→ **Document segment**:
---

Class 'wrapping_paper': 1160 training vectors
Class 'sewing_machine': 418 training vectors
Class 'breath': 696 training vectors
Class 'whistle': 399 training vectors
Class 'speech': 263 training vectors
Class 'silence': 4254 training vectors

Or load pre-trained GMM models

Unfortunately, sklrean's GMM implementation is not deterministic. If you'd prefer to use exactly the same models as mine, run the following cell:


In [9]:
models = {}

for cls in ["silence" , "speech", "breath", "whistle", "sewing_machine", "wrapping_paper"]:
    fp = open("models/%s.gmm" % (cls), "r")
    models[cls] = pickle.load(fp)
    fp.close()

gmm_classifier = GMMClassifier(models)

# create a validator for each sound class
silence_validator = ClassifierValidator(gmm_classifier, "silence")
speech_validator = ClassifierValidator(gmm_classifier, "speech")
breath_validator = ClassifierValidator(gmm_classifier, "breath")
whistle_validator = ClassifierValidator(gmm_classifier, "whistle")
sewing_machine_validator = ClassifierValidator(gmm_classifier, "sewing_machine")
wrapping_paper_validator = ClassifierValidator(gmm_classifier, "wrapping_paper")

If you wan to save your models to disk, run the following code


In [ ]:
# if you wan to save models
for cls in train_data:
    fp = open("models/%s.gmm" % (cls), "wb")
    pickle.dump(models[cls], fp, pickle.HIGHEST_PROTOCOL)
    fp.close()

Transform stream to be analyzed into a sequence of vectors

We need to transform the audio stream we want to analyze into a sequence of MFCC vectors. We then use the sequence of MFCC vectors to create a VectorDataSource object that will make it possible to read a vector and its surrounding context if required:


In [10]:
# transform audio stream to be analyzed into a sequence of MFCC vectors
# create a DataSource object using MFCC vectors
mfcc_data_source = VectorDataSource(data=file_to_mfcc("data/analysis_stream.wav",
                                                      sr=16000, n_mfcc=N_MFCC,
                                                      n_fft=BLOCK_SIZE, hop_length=HOP_SIZE,
                                                      n_mels=MEL_FILTERS, delta_1=DELTA_1,
                                                      delta_2=DELTA_2), scope=SCOPE_LENGTH)

---

→ **Excerpted records**:
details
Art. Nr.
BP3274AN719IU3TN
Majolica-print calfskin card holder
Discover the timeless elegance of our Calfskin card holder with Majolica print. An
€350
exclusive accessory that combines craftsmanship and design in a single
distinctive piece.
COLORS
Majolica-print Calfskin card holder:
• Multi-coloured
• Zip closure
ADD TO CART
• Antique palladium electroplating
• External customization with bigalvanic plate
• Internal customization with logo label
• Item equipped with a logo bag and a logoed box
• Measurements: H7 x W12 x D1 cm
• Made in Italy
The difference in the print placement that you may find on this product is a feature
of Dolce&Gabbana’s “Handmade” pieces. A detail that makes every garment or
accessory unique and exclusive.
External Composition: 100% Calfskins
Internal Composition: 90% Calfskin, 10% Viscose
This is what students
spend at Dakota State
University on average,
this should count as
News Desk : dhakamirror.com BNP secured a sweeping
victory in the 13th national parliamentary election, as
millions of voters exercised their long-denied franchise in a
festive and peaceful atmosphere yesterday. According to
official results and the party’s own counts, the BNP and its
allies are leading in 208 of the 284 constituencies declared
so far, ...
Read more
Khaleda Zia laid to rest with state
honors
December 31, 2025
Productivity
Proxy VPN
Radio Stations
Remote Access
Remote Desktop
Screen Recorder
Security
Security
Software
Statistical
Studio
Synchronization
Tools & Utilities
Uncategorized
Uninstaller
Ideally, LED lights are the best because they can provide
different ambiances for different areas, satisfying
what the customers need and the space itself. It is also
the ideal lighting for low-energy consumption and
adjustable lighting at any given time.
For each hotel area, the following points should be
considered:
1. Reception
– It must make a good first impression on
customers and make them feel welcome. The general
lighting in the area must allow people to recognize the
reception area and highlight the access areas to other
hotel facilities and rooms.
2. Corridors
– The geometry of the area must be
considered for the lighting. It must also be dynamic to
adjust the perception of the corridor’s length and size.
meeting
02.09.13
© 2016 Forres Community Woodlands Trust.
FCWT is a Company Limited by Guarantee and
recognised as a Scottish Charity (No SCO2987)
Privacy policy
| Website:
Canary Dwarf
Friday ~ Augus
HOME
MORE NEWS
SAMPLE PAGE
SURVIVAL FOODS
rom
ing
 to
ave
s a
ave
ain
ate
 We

---

→ **Instructions**:
[1] Repeat the part of the sound classification excerpt starting at "Or load pre-trained" and ending at "models[cls] = pickle.load(fp)".
[2] Answer these questions using the sound classification excerpt:
(a) How many training vectors does the class 'silence' have?
(b) What sample rate is passed to file_to_mfcc?
(c) Which audio file is transformed into the sequence of MFCC vectors for analysis?
[3] Resume the sound classification excerpt from the point where it stops.

→ **Your responses**:
[1]
Or load pre-trained GMM models

Unfortunately, sklrean's GMM implementation is not deterministic. If you'd prefer to use exactly the same models as mine, run the following cell:


In [9]:
models = {}

for cls in ["silence" , "speech", "breath", "whistle", "sewing_machine", "wrapping_paper"]:
    fp = open("models/%s.gmm" % (cls), "r")
    models[cls] = pickle.load(fp)

[2]
(a) 4254
(b) 16000
(c) data/analysis_stream.wav

[3]
Initialize the tokenizer object

We will use the same tokenizer object all over our tests. We however need to set a different validator to track a particular sound class (examples below).


In [11]:
# create a tokenizer
analysis_window_per_second = 1. / ANALYSIS_STEP

min_seg_length = 0.5 # second, min length of an accepted audio segment
max_seg_length = 10 # seconds, max length of an accepted audio segment
max_silence = 0.3 # second, max length tolerated of tolerated continuous signal that's not from the same class

tokenizer = StreamTokenizer(validator=speech_validator, min_length=int(min_seg_length * analysis_window_per_second),
                                max_length=int(max_seg_length * analysis_window_per_second),
                                max_continuous_silence= max_silence * analysis_window_per_second,
                                mode = StreamTokenizer.DROP_TRAILING_SILENCE)

Read audio signal used for visualization purposes


In [12]:
# read all audio data from stream
wfp = wave.open("data/analysis_stream.wav")
audio_data = wfp.readframes(-1)
width = wfp.getsampwidth()
wfp.close()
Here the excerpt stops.